(Alliance News) - Essentra PLC on Wednesday predicted annual profit would be at the lower end of expectations, as it grapples with a "softer trading environment".

Shares in the company fell 7.1% to 137.20 pence each in London on Wednesday morning.

Essentra, which provides components to customers in the manufacturing, automotive, electronics and construction fields, said it "experienced market softening" in the Europe, Middle East and Africa region.

In the third quarter of 2023, like-for-like and trading day adjusted group revenue fell 7.1% on-year. The decline eased from 12% in the second quarter.

Oxford-based Essentra said: "Sales on a sequential quarter-on-quarter basis remain broadly stable as guided, whilst prior year comparatives have started to ease after a strong H1 2022 performance.

"EMEA performance in the third quarter has experienced market softening, in line with changes to the macro-economic environment.
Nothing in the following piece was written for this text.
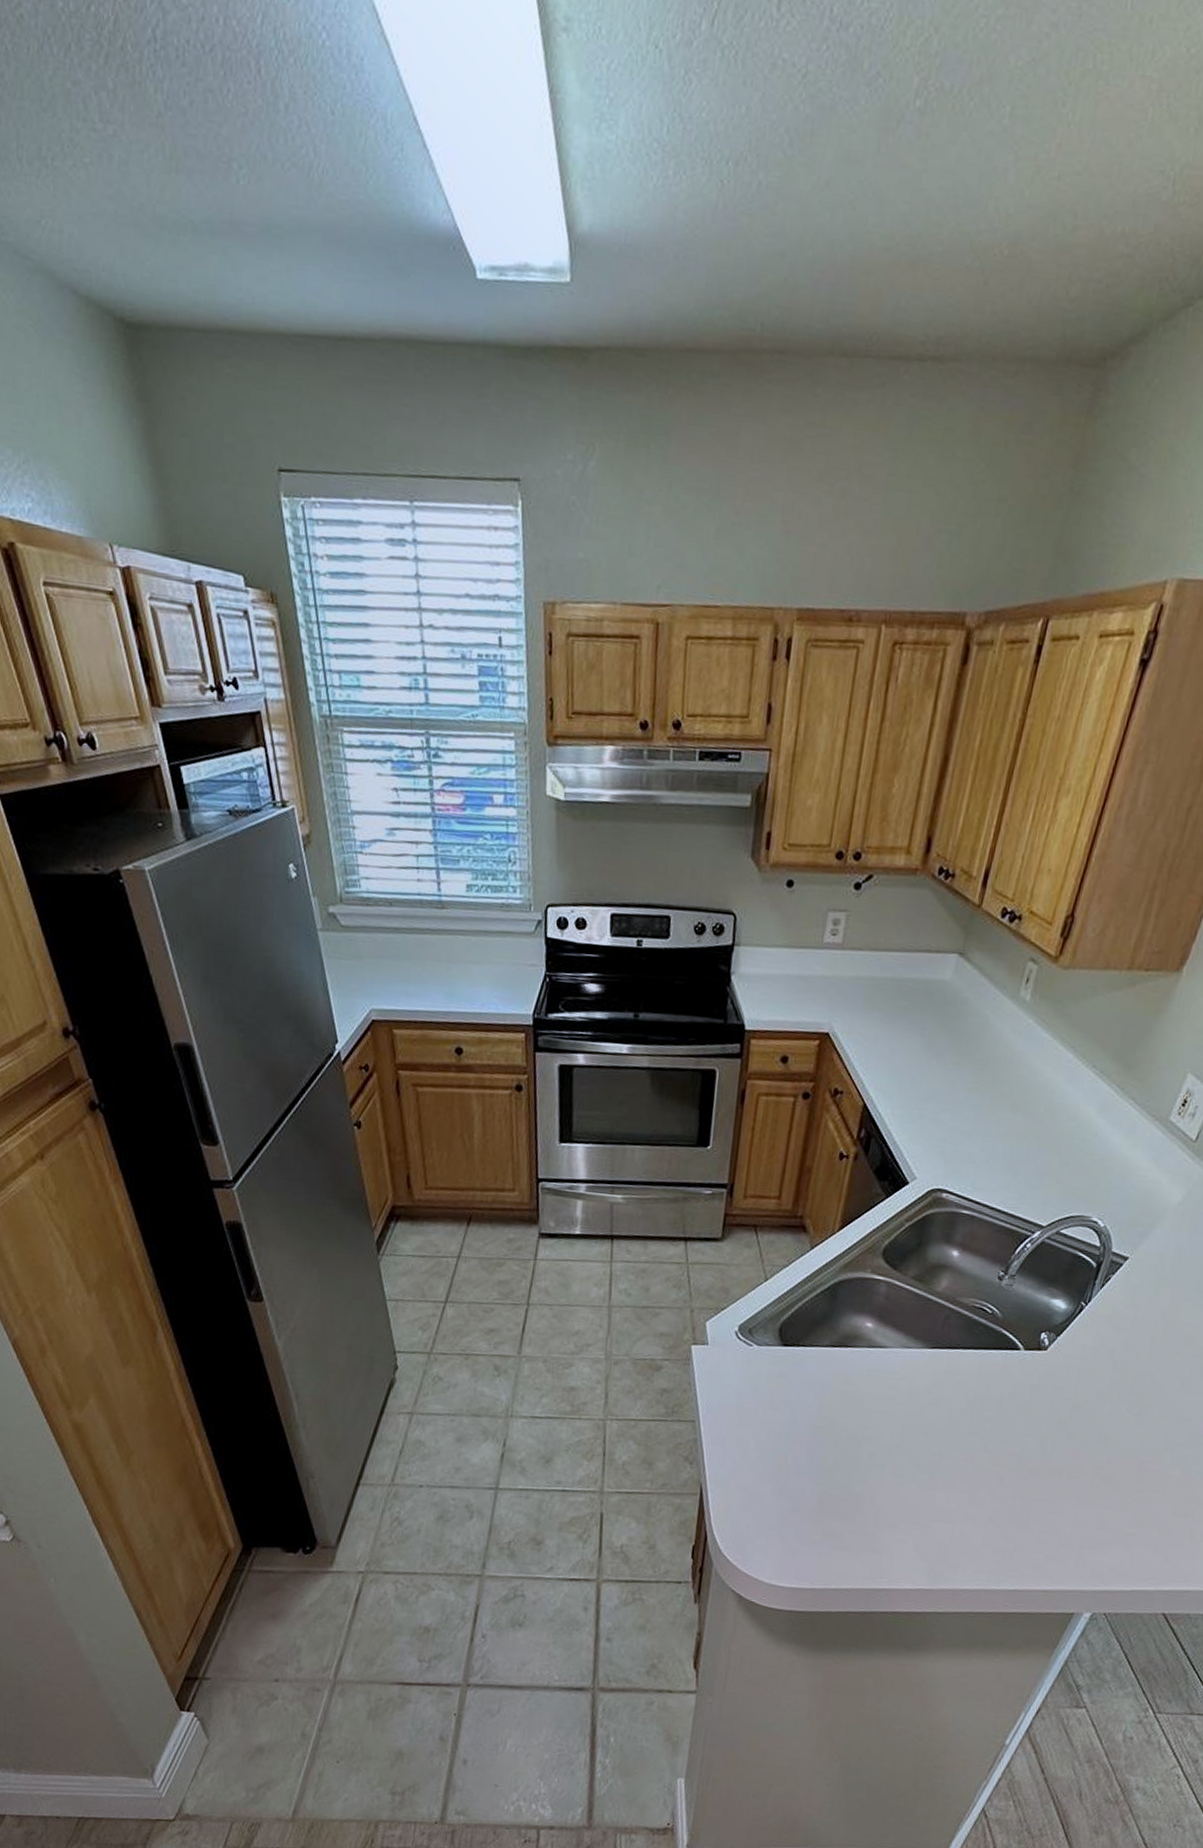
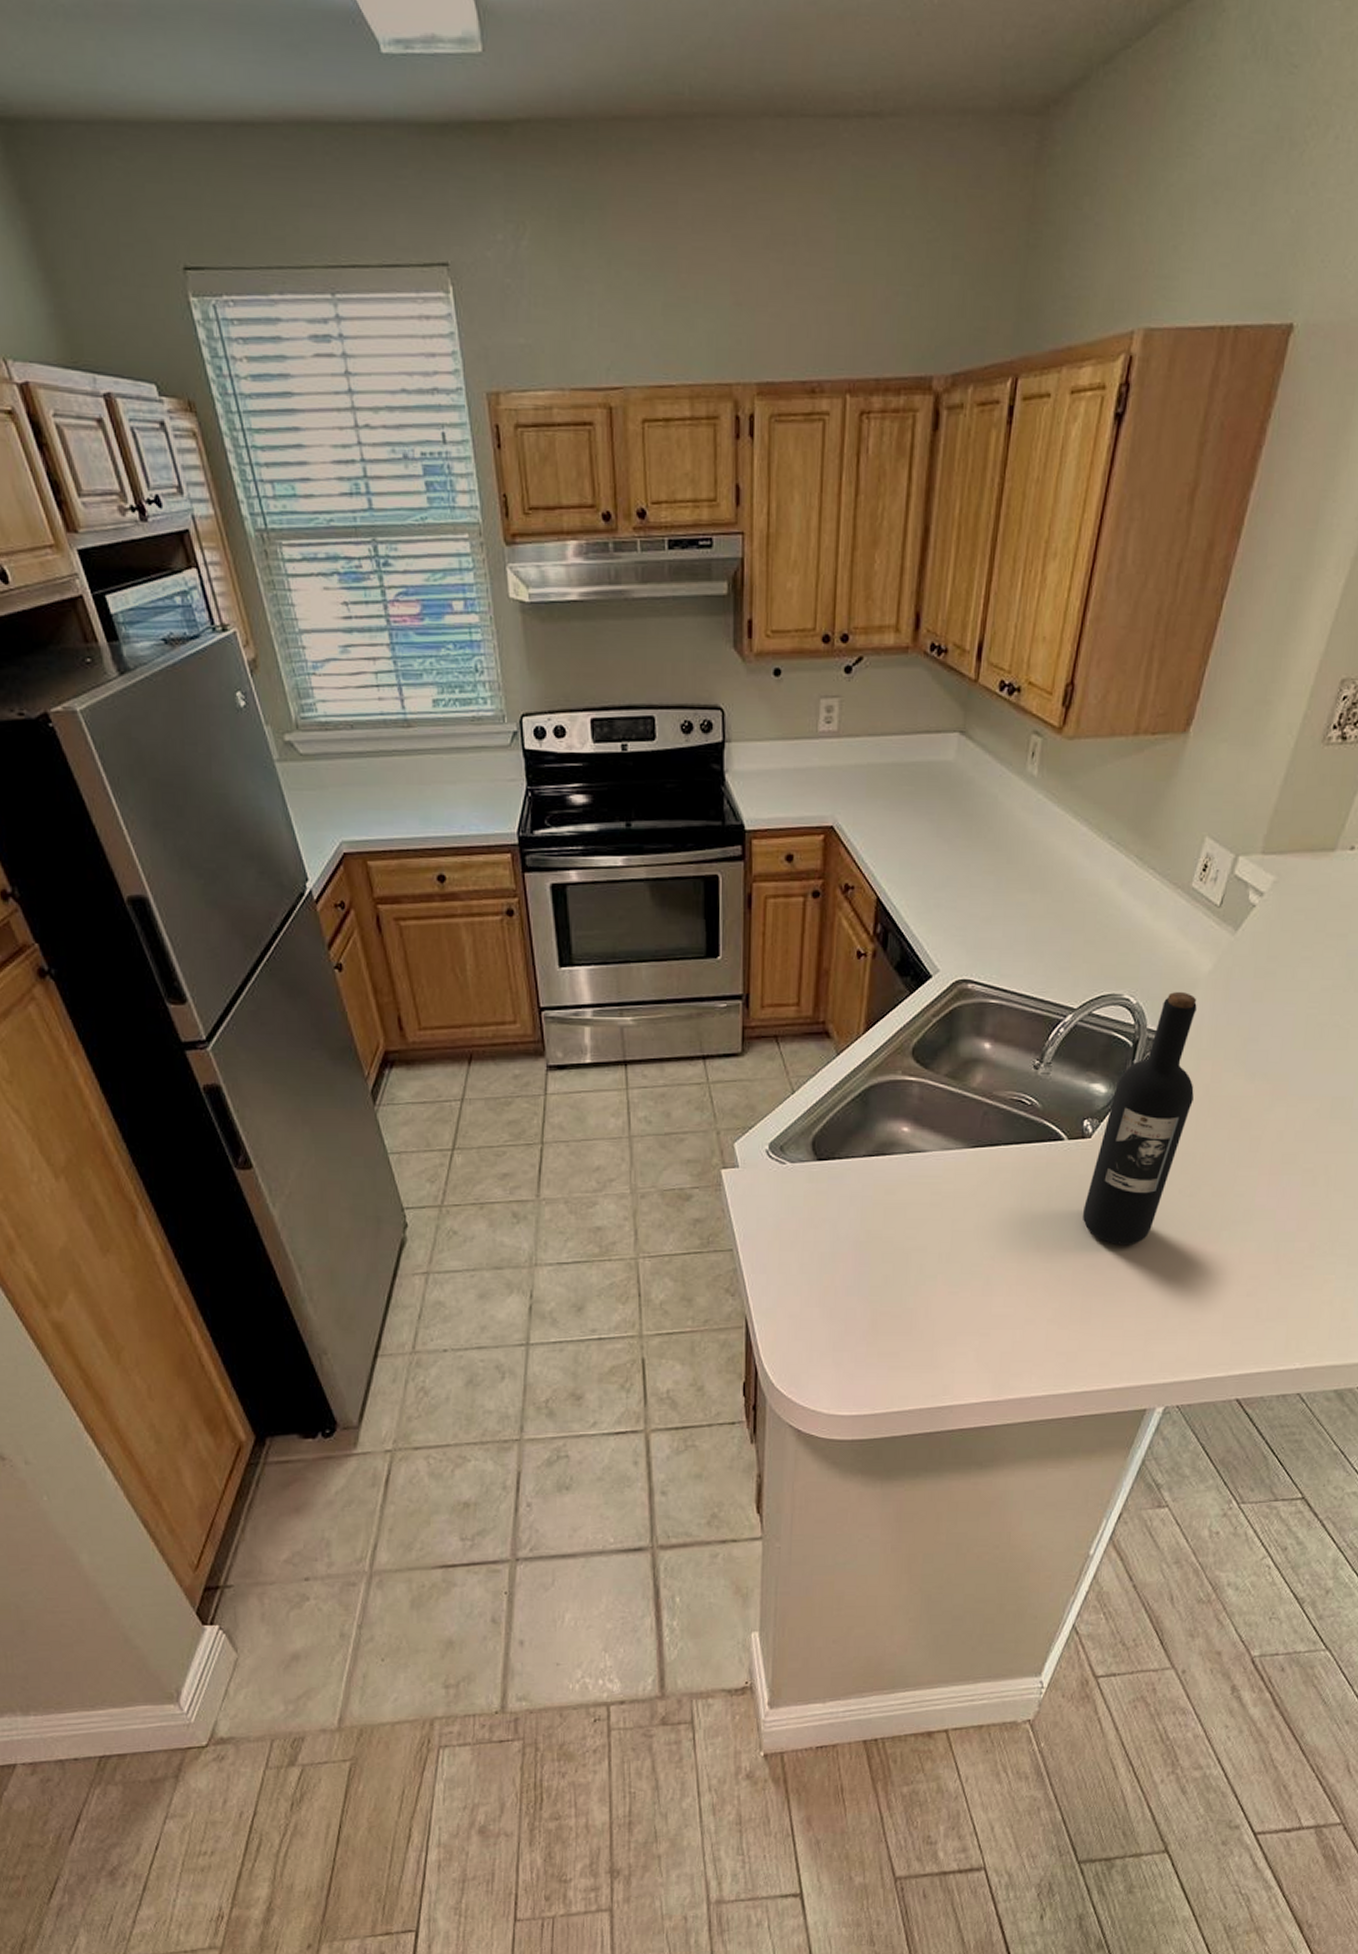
wine bottle: none [1031,1219,1163,1456] -> present [1083,992,1197,1244]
In AMERS, destocking behaviour continues to be observed in distributor end-market channels, whilst the APAC business continues to recover at a gradual pace, driven by the market dynamics in China."

AMERS includes Brazil, Canada, Mexico and the US.

Essentra said operating margins were "strong" and costs are being managed.

"Essentra continues to demonstrate through-cycle resilience, as it has historically, and is well positioned with a robust and differentiated business model, underpinned by its breadth of customers, market categories and geographies, as well as a strong balance sheet," it said.

However, due to a "softer trading environment", it now believes adjusted operating profit for the year will land at the lower end of an outlook range it did not specify.

In the first half of 2023, it reported an adjusted operating profit of GBP23.0 million, rising 52% on-year from GBP15.1 million.